WHAT TO WORK ON:
Copy out each line from the rows below in which the word "True" appears.

LISTED ENTRIES:
* * * *
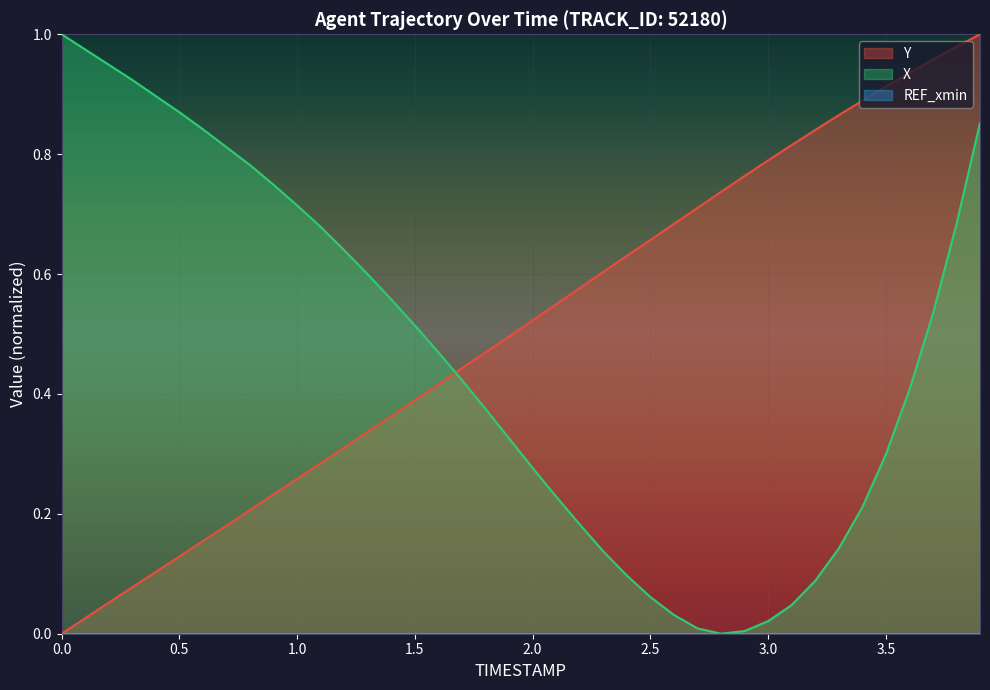

True or false: Y and X cross at least once.

True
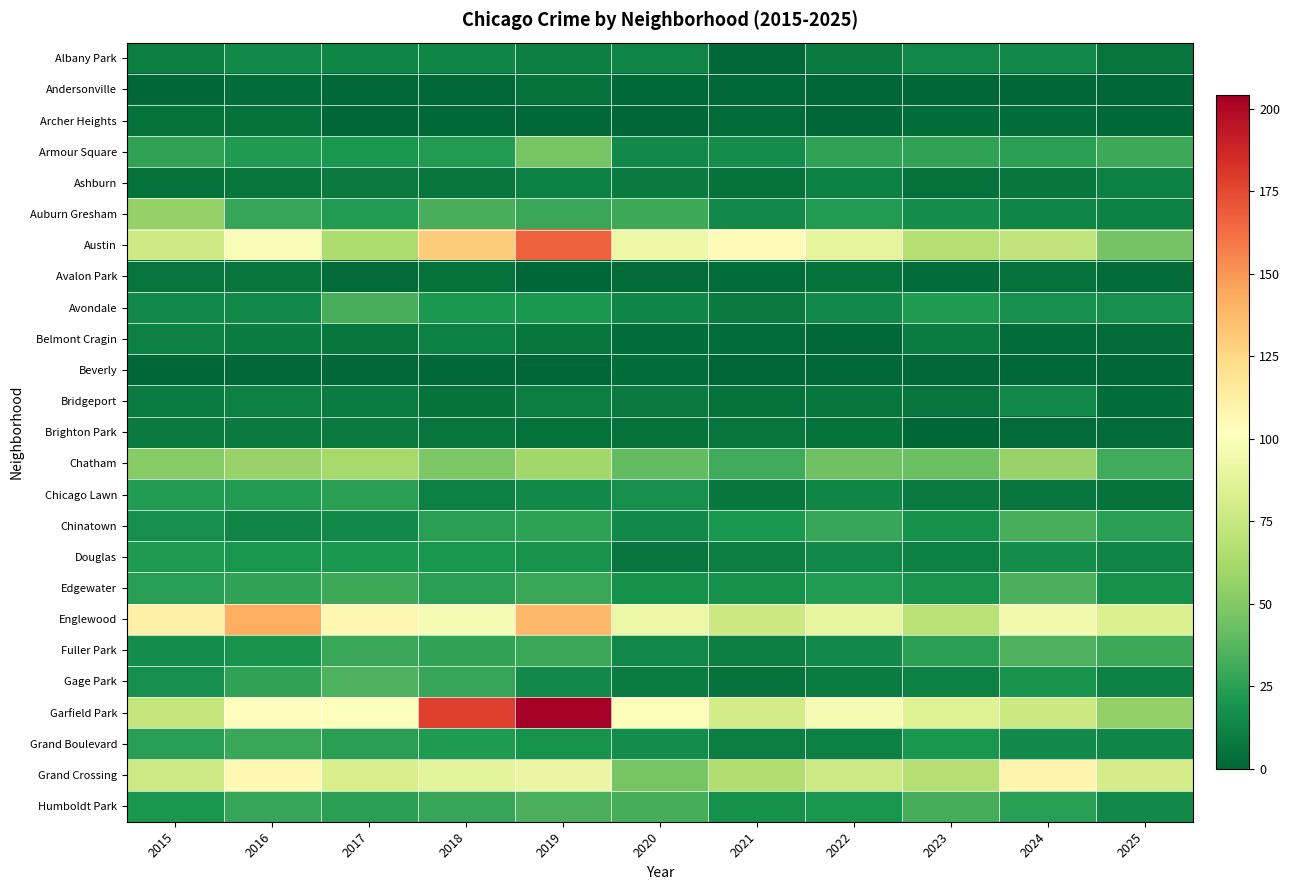

Which series has the largest range (max minus min)?

Garfield Park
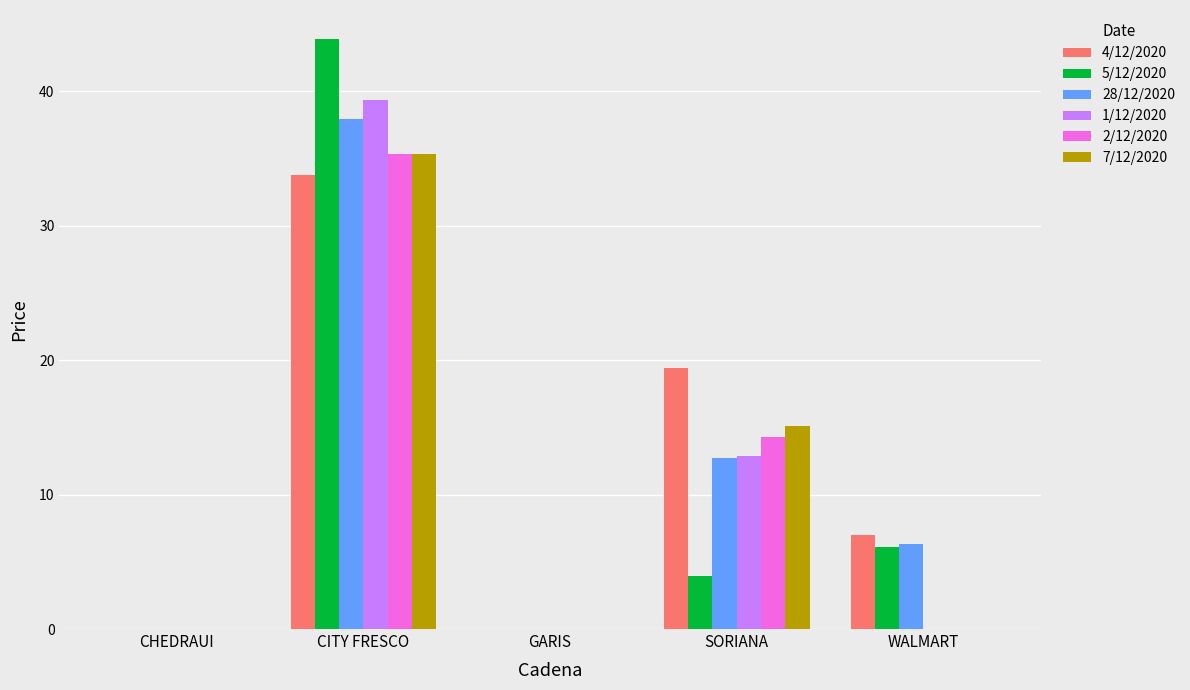

What is the total value across all series at CITY FRESCO?

225.7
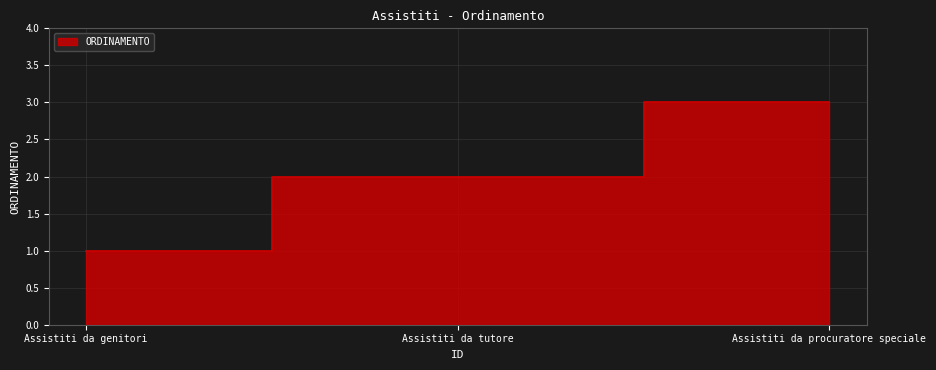

List the labels in order of value, largest first.

Assistiti da procuratore speciale, Assistiti da tutore, Assistiti da genitori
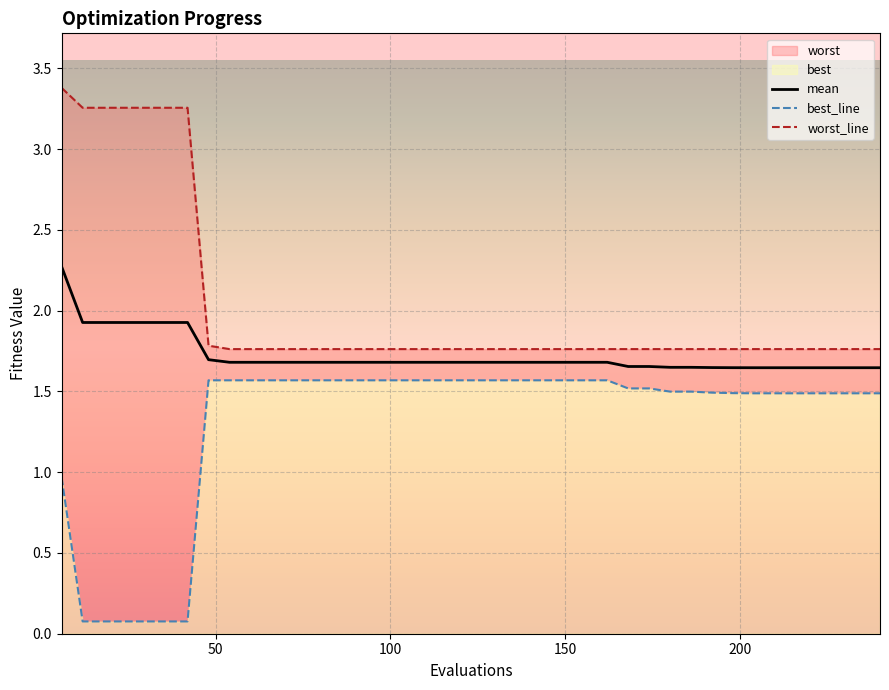

True or false: mean and worst_line cross at least once.

False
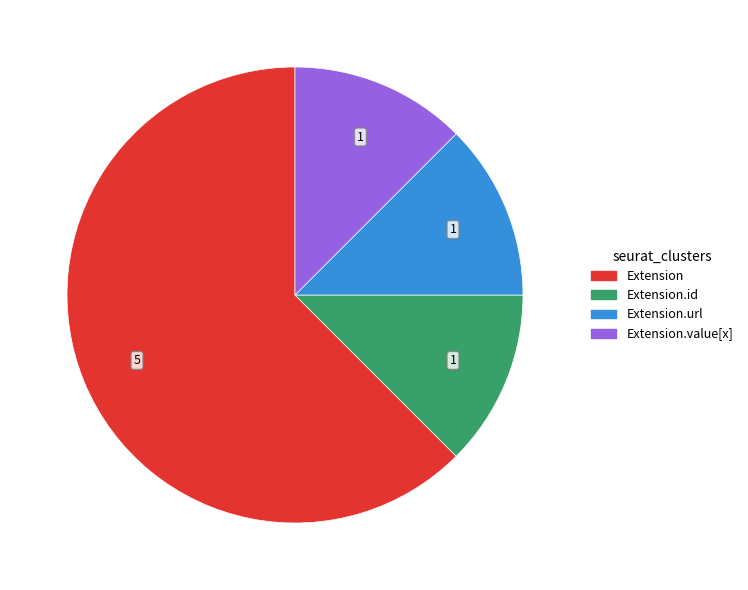

Does any single category account for the majority?

Yes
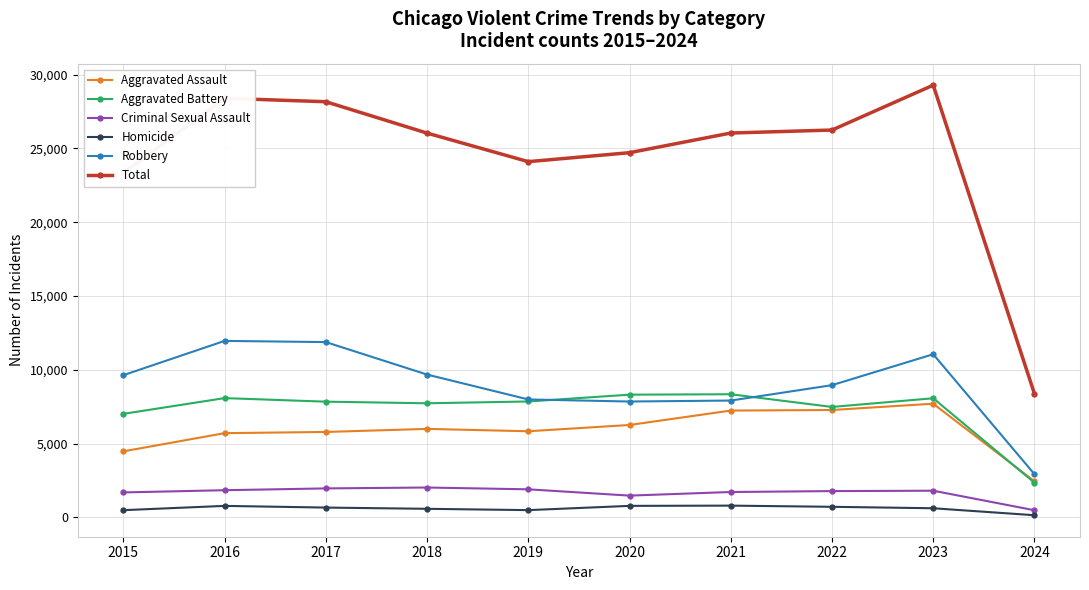

The Criminal Sexual Assault series shows 1482 at 2020. True or false?

True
* * * *
ANSWER FOR THE TASK:
True or false: Y and X cross at least once.
True
True or false: mean and worst_line cross at least once.
The Criminal Sexual Assault series shows 1482 at 2020. True or false?
True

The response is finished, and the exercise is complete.